Michael Natiello, creative director for Historic Hudson Valley and the Blaze, took his cues from innovative gourd whittlers like the team at Martha Stewart and Brooklyn’s Maniac Pumpkin Carvers. But sprawling Van Cortlandt Manor, built in the early 1700s by Dutch landowners and located 12 miles north in what Schweitzer calls “Greater Sleepy Hollow country,” proved to be the perfect location. While the Gothic-meets-Dutch aesthetics of Sunnyside might have provided a match for a Halloween festival, its grounds weren’t equipped to handle hundreds of cars. “We hit on this idea of an artistic display of jack-o’-lanterns.” “We wanted to do something that was different than haunted houses or the typical Halloween fair,” says Schweitzer. “Irving’s Legend,” a seasonal performance at Sunnyside, the Tarrytown home of “Legend of Sleepy Hollow” author Washington Irving, had been a big success. Rob Schweitzer, vice president of communications and commerce for Historic Hudson Valley, recalls its origins as a fundraiser for the nonprofit. Now in its 17th year, the Blaze began as a humble local event - or as humble as a festival featuring 2,500 pumpkins and a few thousand visitors can be. But when it comes to Halloween festivals that combine chills with artistic panache, all set against the extraordinary backdrop of an eighteenth-century riverside landscape, the Great Jack O’Lantern Blaze in Croton-on-Hudson rises to the top of many best-of lists. Sleepy Hollow or Poughkeepsie’s Witchcraft District may be the spookiest areas of the Hudson Valley each October.

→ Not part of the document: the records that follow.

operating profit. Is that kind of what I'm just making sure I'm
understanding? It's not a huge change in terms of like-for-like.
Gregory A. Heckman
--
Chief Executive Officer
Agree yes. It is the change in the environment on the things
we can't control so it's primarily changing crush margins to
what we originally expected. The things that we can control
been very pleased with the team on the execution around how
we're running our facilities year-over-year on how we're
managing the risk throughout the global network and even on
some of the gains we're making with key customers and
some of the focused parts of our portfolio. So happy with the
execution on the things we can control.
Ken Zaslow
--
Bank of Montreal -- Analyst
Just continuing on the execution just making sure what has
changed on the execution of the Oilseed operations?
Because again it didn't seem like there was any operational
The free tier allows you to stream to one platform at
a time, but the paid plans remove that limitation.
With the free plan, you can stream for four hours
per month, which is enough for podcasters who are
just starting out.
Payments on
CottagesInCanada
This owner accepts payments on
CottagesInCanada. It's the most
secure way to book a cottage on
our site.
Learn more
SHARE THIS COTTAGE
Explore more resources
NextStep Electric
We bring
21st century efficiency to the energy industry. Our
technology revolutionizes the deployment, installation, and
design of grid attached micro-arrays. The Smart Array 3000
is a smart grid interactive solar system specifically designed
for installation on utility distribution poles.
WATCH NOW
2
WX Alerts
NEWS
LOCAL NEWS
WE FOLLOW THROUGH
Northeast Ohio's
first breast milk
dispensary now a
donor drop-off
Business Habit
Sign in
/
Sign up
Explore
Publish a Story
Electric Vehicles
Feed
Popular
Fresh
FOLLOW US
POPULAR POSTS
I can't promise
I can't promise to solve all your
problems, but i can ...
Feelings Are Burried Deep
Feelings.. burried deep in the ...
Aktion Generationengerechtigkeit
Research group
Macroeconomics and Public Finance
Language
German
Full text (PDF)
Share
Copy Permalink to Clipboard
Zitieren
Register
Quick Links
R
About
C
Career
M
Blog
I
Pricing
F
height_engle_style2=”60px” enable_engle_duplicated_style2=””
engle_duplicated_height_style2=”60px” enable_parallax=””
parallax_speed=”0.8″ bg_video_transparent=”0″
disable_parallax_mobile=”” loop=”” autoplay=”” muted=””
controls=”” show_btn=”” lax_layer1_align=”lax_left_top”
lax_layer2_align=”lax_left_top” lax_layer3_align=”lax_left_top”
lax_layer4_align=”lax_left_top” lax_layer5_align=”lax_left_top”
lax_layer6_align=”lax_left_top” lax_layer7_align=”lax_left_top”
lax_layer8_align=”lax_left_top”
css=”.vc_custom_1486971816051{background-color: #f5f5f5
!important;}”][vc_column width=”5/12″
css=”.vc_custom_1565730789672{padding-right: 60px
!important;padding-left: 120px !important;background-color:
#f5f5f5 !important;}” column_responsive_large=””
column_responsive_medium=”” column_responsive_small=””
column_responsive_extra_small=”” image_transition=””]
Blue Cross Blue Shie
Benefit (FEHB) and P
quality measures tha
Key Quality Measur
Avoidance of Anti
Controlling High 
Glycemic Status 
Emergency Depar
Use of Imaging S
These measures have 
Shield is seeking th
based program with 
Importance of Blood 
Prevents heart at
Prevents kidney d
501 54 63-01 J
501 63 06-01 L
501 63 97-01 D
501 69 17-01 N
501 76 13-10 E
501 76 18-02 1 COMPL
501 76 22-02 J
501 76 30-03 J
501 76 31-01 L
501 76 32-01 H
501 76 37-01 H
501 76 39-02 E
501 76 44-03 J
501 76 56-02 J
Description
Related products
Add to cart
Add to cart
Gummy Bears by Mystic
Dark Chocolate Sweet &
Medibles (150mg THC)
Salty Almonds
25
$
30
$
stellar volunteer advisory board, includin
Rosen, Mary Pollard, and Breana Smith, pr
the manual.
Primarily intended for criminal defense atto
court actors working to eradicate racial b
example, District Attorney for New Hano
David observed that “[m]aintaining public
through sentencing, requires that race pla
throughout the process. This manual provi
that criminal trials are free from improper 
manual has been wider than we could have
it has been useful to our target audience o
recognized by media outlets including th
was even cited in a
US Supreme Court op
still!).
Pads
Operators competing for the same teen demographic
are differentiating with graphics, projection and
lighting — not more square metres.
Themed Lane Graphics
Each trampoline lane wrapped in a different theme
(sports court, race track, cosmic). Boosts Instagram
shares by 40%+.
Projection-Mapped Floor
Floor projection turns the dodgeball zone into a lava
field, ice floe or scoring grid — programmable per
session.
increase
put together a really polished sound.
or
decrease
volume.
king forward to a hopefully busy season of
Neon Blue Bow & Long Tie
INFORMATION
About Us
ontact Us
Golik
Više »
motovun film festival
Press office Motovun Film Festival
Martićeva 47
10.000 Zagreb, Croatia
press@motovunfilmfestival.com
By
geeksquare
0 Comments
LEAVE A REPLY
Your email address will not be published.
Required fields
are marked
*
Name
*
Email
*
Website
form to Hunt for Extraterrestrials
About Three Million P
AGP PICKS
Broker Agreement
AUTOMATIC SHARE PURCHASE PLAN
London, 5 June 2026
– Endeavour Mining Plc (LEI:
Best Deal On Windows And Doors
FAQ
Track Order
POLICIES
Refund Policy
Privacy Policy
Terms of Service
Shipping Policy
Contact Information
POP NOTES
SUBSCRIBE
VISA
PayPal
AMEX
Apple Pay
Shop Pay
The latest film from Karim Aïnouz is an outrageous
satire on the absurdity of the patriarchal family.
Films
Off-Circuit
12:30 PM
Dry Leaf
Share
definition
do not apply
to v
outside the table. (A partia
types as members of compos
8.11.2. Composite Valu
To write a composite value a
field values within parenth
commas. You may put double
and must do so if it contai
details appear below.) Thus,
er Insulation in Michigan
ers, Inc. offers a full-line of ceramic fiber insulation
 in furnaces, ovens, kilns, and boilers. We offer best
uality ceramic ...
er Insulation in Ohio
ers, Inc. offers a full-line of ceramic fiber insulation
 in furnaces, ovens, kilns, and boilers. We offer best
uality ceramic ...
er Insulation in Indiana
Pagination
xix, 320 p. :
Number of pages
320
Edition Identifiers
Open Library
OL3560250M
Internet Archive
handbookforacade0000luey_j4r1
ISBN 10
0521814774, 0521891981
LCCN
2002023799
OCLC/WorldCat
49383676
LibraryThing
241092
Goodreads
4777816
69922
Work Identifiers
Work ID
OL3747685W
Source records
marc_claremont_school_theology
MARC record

The great jack o lantern blaze free#
Free for children 2 and under.Staff construct the most elaborate displays, like this tunnel of starry pumpkins, and an army of 1,000 volunteers helps scoop and light the pumpkins. In addition to the Hudson Valley location, there is a second Great Jack O’Lantern Blaze on Long Island at 1303 Round Swamp Rd, Old Bethpage, NY 11804. This all takes place at the Van Cortlandt Manor, 525 South Riverside Avenue, Croton-on-Hudson, NY 10520. For reservations: buy tickets online, no tickets will be sold on site.
The great jack o lantern blaze professional#
More than 1,000 volunteers help scoop, carve, and light the pumpkins and every single jack o’lantern is hand-carved on site by a team of professional artists.Īdvance reservations required. Synchronized lighting and an original soundtrack add to the atmosphere.

That said, Halloween is the best time to visit as there is nothing more spooky and fun than the Great Jack O’Lantern Blaze! The Legend of Sleepy Hollow by Washington Irving soaks the atmosphere as everyone looks nervously over their shoulders to check if the headless horsemen or Ichabod Crane is headed their way.